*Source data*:
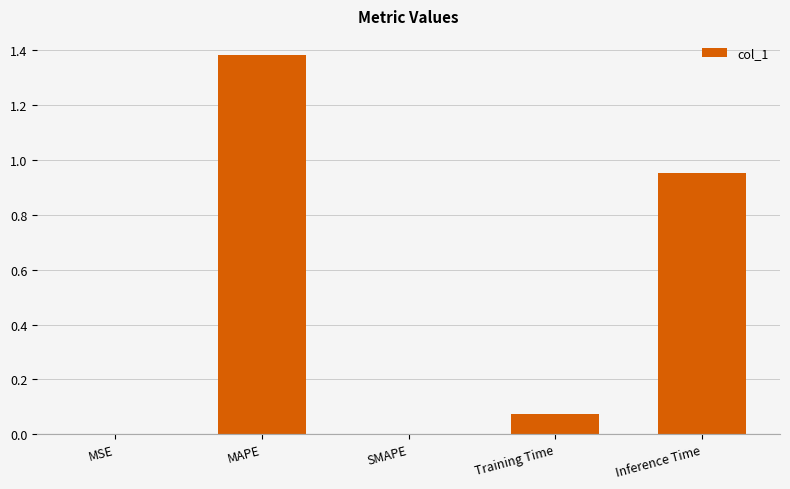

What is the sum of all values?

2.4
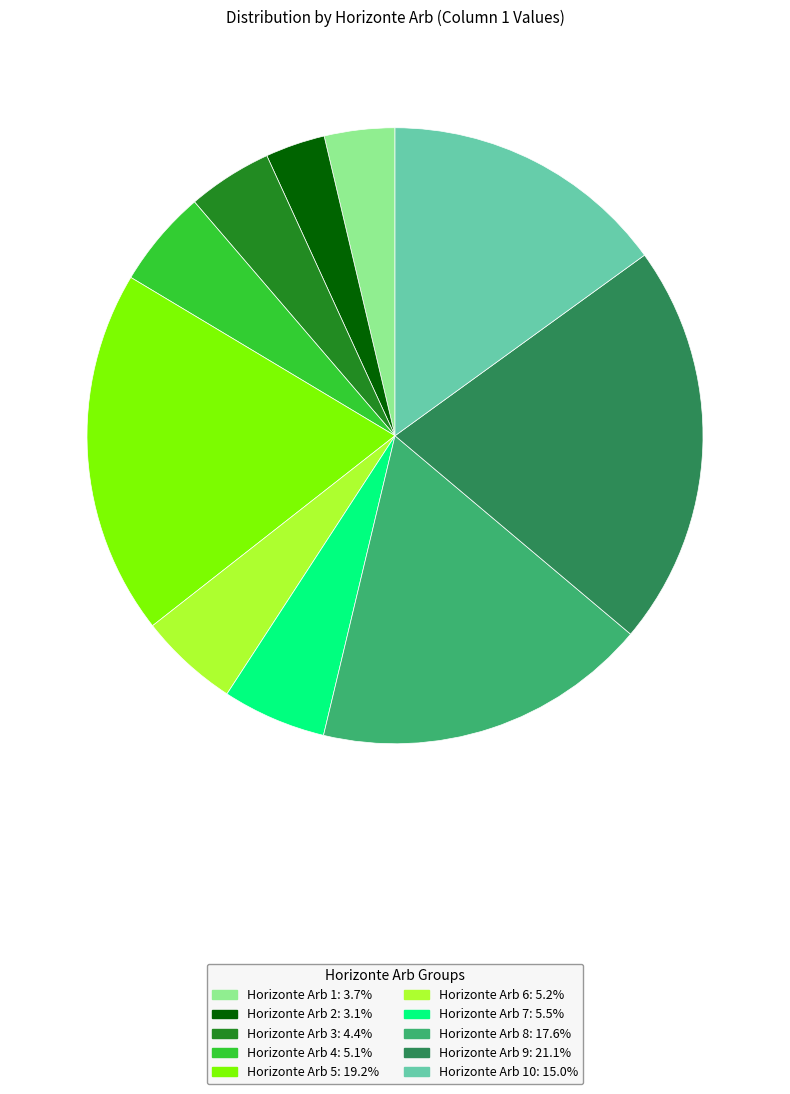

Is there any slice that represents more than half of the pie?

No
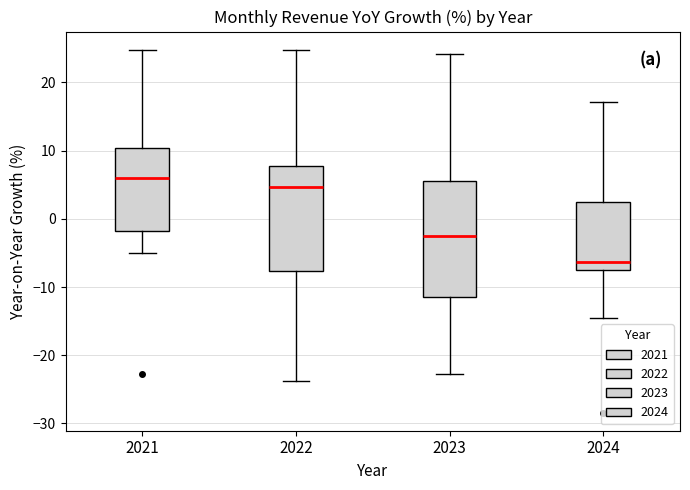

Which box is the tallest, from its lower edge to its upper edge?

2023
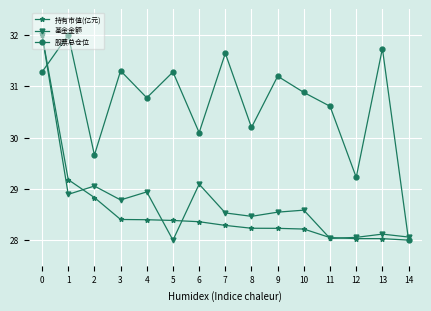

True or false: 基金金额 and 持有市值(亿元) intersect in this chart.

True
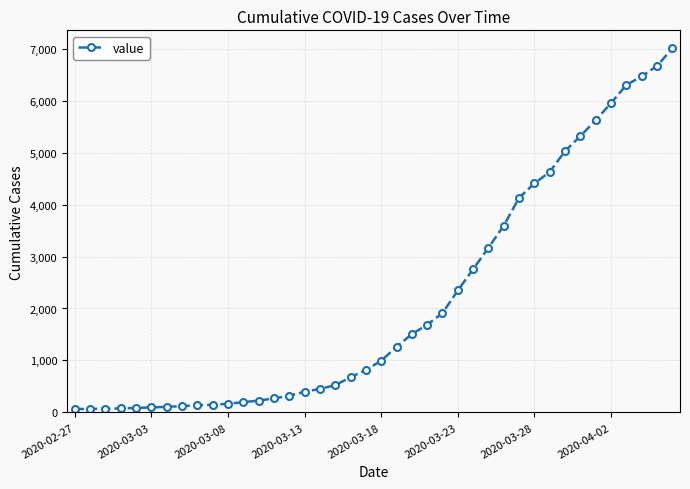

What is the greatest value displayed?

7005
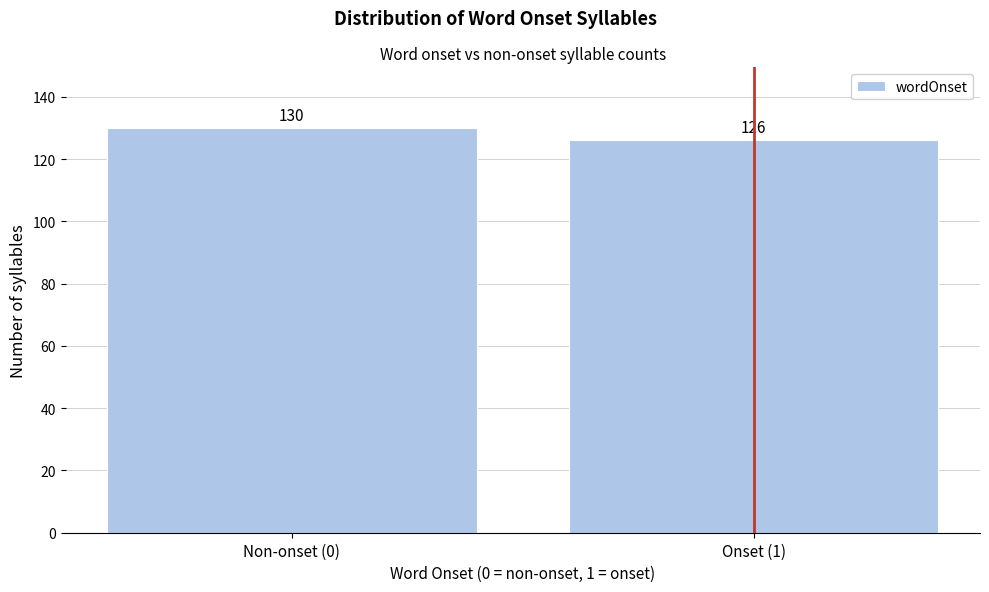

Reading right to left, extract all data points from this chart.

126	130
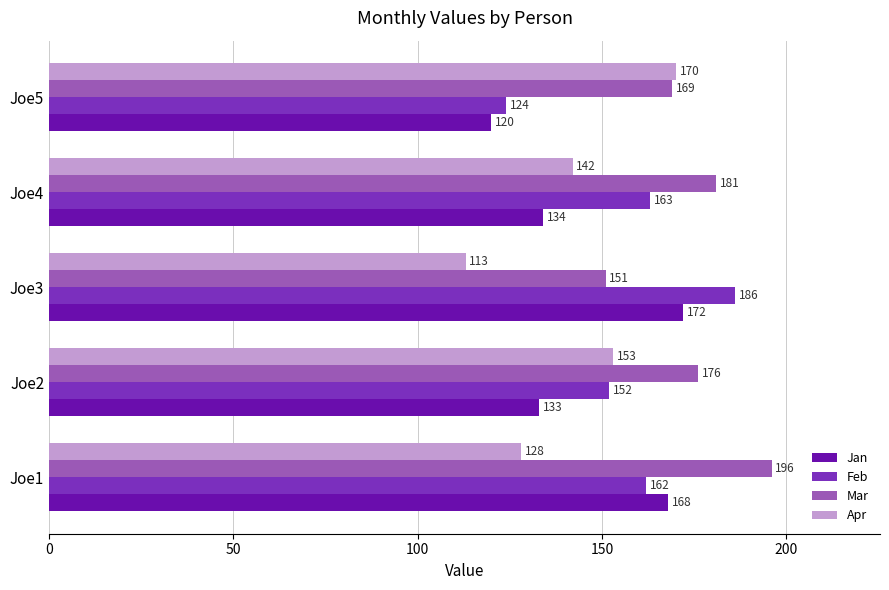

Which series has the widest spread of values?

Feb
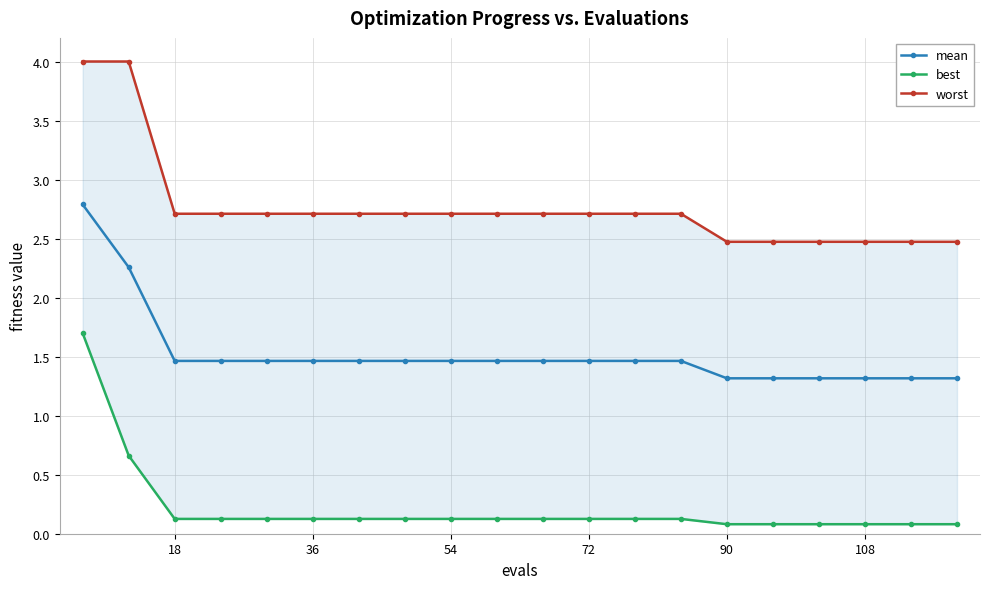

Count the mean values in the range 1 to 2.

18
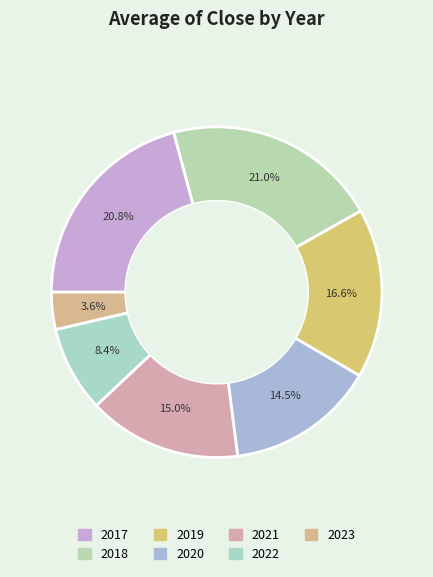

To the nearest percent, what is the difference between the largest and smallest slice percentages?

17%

* * *

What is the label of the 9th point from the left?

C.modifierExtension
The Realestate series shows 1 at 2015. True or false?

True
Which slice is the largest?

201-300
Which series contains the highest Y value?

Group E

*Your instructions*:
Collect every line in the entries above that contains the string "this". Matching is case-sensitive.

*Your response*:
True or false: 基金金额 and 持有市值(亿元) intersect in this chart.
Reading right to left, extract all data points from this chart.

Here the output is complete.